Your objective:
Pick out each line of the items below that contains the string "Gemüse", and copy those lines.

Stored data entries
====
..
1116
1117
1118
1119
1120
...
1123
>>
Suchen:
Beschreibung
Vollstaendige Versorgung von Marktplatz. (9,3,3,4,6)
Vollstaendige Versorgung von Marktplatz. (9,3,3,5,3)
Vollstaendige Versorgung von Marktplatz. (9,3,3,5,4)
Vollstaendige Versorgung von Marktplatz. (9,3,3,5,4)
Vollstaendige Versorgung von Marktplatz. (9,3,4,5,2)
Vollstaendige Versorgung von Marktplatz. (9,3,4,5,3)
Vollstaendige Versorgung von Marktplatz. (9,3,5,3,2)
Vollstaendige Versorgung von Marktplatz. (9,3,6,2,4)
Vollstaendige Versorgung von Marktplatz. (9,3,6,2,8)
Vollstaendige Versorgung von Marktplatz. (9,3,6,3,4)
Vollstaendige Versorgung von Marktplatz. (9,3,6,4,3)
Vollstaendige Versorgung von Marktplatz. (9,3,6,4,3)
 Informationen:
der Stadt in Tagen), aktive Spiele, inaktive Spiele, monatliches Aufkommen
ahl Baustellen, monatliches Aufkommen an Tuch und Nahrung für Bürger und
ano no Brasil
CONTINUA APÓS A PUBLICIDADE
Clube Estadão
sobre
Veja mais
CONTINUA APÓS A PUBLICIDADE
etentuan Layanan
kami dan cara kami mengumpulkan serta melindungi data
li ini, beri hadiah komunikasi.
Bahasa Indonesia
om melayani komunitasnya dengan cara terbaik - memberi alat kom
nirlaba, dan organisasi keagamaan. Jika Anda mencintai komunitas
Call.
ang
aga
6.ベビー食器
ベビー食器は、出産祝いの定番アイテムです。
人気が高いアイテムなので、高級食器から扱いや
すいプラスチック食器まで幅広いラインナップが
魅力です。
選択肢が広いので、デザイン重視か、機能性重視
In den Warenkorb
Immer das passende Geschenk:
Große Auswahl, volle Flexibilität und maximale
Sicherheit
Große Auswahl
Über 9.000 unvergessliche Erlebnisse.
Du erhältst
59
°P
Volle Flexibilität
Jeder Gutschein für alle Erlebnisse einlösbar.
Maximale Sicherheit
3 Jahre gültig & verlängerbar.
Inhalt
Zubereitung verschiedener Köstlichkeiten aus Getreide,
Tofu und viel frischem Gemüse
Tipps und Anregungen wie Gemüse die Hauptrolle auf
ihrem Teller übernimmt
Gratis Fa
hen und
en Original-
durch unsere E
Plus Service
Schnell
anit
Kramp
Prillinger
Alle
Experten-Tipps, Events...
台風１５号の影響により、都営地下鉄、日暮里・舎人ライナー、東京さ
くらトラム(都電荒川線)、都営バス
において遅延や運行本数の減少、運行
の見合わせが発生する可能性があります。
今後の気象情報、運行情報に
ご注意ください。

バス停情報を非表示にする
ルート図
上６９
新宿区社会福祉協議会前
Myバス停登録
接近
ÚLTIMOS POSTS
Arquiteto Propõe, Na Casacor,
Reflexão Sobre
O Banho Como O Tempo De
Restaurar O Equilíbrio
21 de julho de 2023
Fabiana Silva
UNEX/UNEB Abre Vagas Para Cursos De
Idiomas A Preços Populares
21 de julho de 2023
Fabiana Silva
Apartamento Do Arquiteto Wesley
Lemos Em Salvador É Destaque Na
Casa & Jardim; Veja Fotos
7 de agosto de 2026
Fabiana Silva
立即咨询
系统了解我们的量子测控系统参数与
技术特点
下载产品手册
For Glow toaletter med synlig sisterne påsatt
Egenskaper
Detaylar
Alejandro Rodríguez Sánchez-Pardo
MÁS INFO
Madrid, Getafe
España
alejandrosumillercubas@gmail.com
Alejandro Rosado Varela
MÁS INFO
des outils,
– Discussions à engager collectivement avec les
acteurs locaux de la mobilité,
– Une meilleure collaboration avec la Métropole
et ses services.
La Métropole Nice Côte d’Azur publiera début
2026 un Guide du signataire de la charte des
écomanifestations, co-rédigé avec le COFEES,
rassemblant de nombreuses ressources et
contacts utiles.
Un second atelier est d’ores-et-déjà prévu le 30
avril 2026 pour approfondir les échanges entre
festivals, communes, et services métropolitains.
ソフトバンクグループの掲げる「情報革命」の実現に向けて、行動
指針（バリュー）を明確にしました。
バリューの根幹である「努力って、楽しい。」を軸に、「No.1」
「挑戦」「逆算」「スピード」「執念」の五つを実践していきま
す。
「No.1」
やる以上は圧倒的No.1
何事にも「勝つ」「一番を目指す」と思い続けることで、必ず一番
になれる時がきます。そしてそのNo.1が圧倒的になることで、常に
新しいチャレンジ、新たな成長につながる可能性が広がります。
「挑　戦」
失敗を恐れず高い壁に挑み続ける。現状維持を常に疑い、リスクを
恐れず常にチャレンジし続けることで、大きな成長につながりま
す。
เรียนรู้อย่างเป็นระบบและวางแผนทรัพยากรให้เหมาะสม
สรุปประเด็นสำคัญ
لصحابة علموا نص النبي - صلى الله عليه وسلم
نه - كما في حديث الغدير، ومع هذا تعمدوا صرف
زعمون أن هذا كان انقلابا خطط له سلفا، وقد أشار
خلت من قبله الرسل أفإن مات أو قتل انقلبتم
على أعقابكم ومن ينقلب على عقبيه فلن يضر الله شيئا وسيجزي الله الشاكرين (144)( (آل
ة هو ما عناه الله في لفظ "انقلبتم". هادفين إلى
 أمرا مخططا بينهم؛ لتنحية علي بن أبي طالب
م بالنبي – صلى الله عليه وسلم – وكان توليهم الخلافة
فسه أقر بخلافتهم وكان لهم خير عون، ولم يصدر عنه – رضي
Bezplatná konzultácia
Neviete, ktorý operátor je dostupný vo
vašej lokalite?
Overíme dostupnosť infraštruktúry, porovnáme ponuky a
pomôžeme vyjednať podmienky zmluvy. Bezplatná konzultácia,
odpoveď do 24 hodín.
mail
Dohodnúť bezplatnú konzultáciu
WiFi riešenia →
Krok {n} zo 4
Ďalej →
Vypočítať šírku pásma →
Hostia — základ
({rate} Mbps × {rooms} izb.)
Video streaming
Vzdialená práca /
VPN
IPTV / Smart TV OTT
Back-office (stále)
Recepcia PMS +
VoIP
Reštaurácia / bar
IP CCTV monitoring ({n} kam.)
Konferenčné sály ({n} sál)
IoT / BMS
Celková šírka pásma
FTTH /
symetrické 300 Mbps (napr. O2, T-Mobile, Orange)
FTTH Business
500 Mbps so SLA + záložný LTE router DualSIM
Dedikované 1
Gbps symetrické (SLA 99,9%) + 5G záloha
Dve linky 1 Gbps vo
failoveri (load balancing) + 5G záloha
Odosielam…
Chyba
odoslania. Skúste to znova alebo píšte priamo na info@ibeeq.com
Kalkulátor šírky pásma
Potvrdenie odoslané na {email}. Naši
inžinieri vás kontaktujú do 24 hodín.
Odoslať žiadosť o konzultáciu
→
====
Expected answer:
Tofu und viel frischem Gemüse
Tipps und Anregungen wie Gemüse die Hauptrolle auf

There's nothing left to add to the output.